Понимая воображение как структурообразующую систему образа, как интенциональное действие сознания по созданию дублирующей, иллюзорной и инобытийной реальности воображающего сознания несущего гилетическое содержание, свободное полагание предмета сознанием, Ж.П. Сартр отрицает необходимость бессознательного как детерминанты воображения и творческих способностей. «Если воображающее сознание активно и свободно, то такие состояния, как бред, греза (где образы в действительности скорее «внушаются» сознанию, что опровергает сартровскую теорию) представляются философу сериями отдельных, не связанных друг с другом образов, ибо не существует «воображаемого мира»218. Такой мир — игра, иллюзия больного сознания.
Например, галлюцинации для Сартра — свободная активность воображающего сознания, отличающаяся от нормального воображения только тем, что больной верит в реальность образов. Галлюцинирующее и нормальное сознание имеют одну и ту же структуру образа, различны лишь представления о реальности или нереальности образа. Поэтому Сартр игнорирует различие между нормальным и патологическим воображением. Это ведет к негативной оценке и обесцениванию образа с точки зрения его «квазипатологического характера»219. Магическое заклинание, страстное желание и мистика для Сартра - плод интенциональных актов сознания, схожие тенденции проявляются и у Г. Башляра.
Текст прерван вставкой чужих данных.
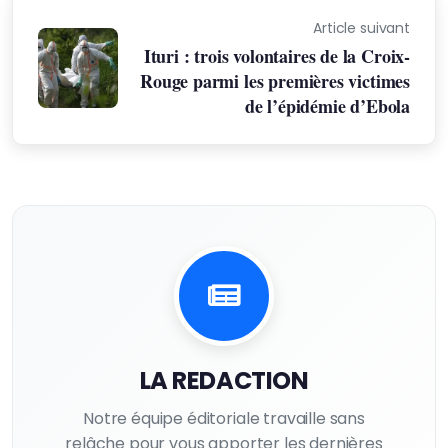
Article suivant
Ituri : trois volontaires de la Croix-
Rouge parmi les premières victimes
de l’épidémie d’Ebola
LA REDACTION
Notre équipe éditoriale travaille sans
relâche pour vous apporter les dernières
Но аффективность, экстатичность и трансперсональные состояния как бы не существуют для подобной концепции в своей трансцендентальной полноте, Э. Гуссерль же предполагал, что феноменология дает позитивизм суждений и диалектическую умозрительную позицию приближающие метафизику к умозрительной и фиксированной, как минимум в ощущениях эмпирике: «Призрак выбора рассеивается в процессе достоверного описания или постижения, в последовательности разъяснения. Итак, не начиная слушаний, можно сказать, что из-за отказа от системы и умозрительной закрытости»220.